§ **Stated task A**
Reproduce the passage of the article on the basin water ministers' meeting from "Victorian Acting Water" up to and including "under his government.".

§ **Document segment**

The Ministerial Council met to address a handful of southern basin sustainable diversion limits projects - located in NSW and Victoria - that are not expected to meet the plan's 2024 water recovery deadline.

NSW and Victoria have both vocally declared their water efficient projects would not be ready in time.

The ministers agreed to allow the under-pressure projects to be re-examined and put forward with alterations.

NSW Water Minister Melinda Pavey labelled the agreement an "historical day" in the basin's history, and promised to rescope the two SDL projects that had stalled - Yanco Creek and Menindee Lakes - within 2 months

"We have been unable to move on these projects for almost a decade," Mrs Pavey said.

"Communities at Yanco and Menindee have been loud and clear that the projects need to be flexible."

However, Victoria was less than thrilled by the decision and wants the 2024 deadline extended or the laws changed to rule out water buybacks.

Victoria has acknowledged three of its SDL projects need significant community input, consultation and co-design, and could not be delivered in a cooperative way with communities by 2024.

Victorian Acting Water Minister Richard Wynne said the Commonwealth was once again "failing to deliver confidence and certainty for communities".

"Victoria will continue to work to meet its obligations under the Plan, but we won't ride roughshod over communities to deliver projects that need proper consultation and community co-design," Mr Wynne said.

"As the Productivity Commission found, there should be flexibility around these projects so they can be delivered for the benefit of the environment."

Water Minister Keith Pitt has promised there would be no more water buybacks under his government.

However, despite the promise, under the current legislation, water buybacks remain a possibility if the 2024 deadline is not met.

So far, Mr Pitt has made no attempt to change the legislation to enshrine his promise in law.

"I am on the record that there will be no more buybacks, I can't be clearer than that," Mr Pitt said.

"We agreed our efforts and focus must be to maximise the outcomes from the package of measures within the existing legislative framework.

"We need to remain flexible in our approach and look for innovative initiatives to assist with mitigating risk and get on with the task in front of us."

Queensland and South Australia were satisfied with the outcome of the MinCo meeting, which primarily dealt with southern basin issues.

Queensland Water Minister Glenn Butcher applauded the council's decision to publicly report on the progress of SDL, which would improve the often cited lack of transparency that plagues the MDBP.

SA Water Minister David Speirs said with the basin states reaffirming their commitments to deliver the MDBP, than had been more action in recent months than ever before to deliver the plan in full, including environmental water.

"I have made it clear that I believe the 450GL can and should be delivered via efficiency projects, however, buybacks would be needed as a last resort," Mr Speirs said.

§ **Records provided**
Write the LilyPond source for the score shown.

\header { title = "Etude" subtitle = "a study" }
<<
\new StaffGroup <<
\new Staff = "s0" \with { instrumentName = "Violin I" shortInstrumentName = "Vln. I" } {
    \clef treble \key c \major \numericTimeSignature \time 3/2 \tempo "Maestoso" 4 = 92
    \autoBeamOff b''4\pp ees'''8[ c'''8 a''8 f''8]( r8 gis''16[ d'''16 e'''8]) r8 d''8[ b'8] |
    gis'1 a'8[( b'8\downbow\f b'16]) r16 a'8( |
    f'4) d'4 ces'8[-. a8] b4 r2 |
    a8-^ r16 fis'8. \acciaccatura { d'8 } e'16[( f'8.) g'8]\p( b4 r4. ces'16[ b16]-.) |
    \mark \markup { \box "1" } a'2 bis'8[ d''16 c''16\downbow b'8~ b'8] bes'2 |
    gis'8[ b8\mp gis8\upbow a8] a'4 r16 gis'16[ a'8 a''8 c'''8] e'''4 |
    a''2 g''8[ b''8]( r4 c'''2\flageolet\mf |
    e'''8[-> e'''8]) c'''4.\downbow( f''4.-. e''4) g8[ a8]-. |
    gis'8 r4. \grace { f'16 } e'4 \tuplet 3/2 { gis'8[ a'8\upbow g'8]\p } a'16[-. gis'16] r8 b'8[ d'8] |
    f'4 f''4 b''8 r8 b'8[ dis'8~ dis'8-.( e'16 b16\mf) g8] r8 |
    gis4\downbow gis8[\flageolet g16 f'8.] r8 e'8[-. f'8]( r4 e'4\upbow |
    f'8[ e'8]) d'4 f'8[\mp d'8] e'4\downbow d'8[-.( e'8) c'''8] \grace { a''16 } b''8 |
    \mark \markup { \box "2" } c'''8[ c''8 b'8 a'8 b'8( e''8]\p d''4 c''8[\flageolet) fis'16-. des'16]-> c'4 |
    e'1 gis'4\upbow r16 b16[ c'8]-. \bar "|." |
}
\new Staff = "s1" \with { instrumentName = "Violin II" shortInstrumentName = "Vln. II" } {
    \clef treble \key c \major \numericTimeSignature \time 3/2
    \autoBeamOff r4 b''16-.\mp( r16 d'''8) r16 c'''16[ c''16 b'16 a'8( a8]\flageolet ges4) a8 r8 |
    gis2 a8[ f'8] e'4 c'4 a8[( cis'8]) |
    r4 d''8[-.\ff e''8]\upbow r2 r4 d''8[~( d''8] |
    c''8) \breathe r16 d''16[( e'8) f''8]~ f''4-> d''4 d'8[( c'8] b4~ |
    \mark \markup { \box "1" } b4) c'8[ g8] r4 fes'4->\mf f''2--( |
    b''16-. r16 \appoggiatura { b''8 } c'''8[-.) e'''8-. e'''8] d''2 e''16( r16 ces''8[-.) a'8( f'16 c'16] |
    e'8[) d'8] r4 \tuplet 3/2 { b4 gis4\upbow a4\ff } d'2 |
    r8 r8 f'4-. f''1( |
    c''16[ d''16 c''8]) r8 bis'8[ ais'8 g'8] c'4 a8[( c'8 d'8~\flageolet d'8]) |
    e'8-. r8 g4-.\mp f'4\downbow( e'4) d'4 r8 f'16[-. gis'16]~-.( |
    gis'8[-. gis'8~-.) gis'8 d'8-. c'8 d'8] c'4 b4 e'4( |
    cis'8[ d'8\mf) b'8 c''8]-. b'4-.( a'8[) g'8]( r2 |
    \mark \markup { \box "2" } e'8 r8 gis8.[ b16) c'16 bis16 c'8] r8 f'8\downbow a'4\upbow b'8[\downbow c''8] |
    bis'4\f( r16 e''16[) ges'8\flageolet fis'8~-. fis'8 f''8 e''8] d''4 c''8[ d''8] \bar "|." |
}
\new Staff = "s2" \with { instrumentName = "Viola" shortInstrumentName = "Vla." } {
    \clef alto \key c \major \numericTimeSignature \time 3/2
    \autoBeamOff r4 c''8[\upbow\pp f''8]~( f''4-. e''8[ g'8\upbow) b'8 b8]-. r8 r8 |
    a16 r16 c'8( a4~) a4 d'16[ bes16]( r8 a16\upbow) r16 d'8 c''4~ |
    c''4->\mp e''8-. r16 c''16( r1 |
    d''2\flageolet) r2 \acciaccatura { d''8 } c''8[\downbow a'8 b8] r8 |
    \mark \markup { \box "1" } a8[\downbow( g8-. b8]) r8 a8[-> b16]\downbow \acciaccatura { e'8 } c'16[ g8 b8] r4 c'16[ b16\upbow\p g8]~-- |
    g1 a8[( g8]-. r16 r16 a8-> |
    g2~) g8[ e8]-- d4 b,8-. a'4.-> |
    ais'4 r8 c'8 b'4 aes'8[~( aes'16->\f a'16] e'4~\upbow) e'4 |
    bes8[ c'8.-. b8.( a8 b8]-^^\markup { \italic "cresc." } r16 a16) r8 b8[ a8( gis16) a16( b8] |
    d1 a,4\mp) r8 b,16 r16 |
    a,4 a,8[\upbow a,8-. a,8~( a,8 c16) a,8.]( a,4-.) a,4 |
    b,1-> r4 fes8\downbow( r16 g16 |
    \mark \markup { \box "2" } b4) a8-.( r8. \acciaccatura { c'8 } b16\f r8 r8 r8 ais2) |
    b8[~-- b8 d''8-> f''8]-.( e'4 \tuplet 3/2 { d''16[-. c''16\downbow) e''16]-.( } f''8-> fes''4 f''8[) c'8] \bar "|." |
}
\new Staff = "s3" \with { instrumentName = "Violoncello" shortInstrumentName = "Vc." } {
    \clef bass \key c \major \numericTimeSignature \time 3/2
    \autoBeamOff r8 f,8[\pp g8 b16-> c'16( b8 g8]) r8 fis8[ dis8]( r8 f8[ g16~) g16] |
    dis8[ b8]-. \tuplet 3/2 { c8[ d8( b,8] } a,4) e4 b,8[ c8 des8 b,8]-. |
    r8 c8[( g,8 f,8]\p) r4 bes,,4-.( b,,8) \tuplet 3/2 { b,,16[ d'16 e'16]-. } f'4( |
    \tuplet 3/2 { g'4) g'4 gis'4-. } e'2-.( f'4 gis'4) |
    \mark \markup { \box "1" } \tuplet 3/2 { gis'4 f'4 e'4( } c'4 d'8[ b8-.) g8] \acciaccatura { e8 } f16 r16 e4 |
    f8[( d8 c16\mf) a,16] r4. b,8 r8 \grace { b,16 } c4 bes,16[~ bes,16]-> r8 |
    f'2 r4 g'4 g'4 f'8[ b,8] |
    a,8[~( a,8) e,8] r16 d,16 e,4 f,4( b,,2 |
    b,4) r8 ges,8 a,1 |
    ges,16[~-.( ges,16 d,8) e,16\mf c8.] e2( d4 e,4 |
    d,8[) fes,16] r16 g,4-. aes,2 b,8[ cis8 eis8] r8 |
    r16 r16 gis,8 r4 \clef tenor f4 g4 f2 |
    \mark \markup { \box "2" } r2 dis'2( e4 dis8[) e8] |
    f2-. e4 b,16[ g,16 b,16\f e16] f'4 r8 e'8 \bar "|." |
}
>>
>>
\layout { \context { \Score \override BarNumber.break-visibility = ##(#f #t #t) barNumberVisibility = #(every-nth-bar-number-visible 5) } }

§ **Stated task B**
Find every line in the records that contains the string "tuplet" and copy each of those lines.

§ **Exercise solution A**
Victorian Acting Water Minister Richard Wynne said the Commonwealth was once again "failing to deliver confidence and certainty for communities".

"Victoria will continue to work to meet its obligations under the Plan, but we won't ride roughshod over communities to deliver projects that need proper consultation and community co-design," Mr Wynne said.

"As the Productivity Commission found, there should be flexibility around these projects so they can be delivered for the benefit of the environment."

Water Minister Keith Pitt has promised there would be no more water buybacks under his government.

§ **Exercise solution B**
    gis'8 r4. \grace { f'16 } e'4 \tuplet 3/2 { gis'8[ a'8\upbow g'8]\p } a'16[-. gis'16] r8 b'8[ d'8] |
    e'8[) d'8] r4 \tuplet 3/2 { b4 gis4\upbow a4\ff } d'2 |
    b8[~-- b8 d''8-> f''8]-.( e'4 \tuplet 3/2 { d''16[-. c''16\downbow) e''16]-.( } f''8-> fes''4 f''8[) c'8] \bar "|." |
    dis8[ b8]-. \tuplet 3/2 { c8[ d8( b,8] } a,4) e4 b,8[ c8 des8 b,8]-. |
    r8 c8[( g,8 f,8]\p) r4 bes,,4-.( b,,8) \tuplet 3/2 { b,,16[ d'16 e'16]-. } f'4( |
    \tuplet 3/2 { g'4) g'4 gis'4-. } e'2-.( f'4 gis'4) |
    \mark \markup { \box "1" } \tuplet 3/2 { gis'4 f'4 e'4( } c'4 d'8[ b8-.) g8] \acciaccatura { e8 } f16 r16 e4 |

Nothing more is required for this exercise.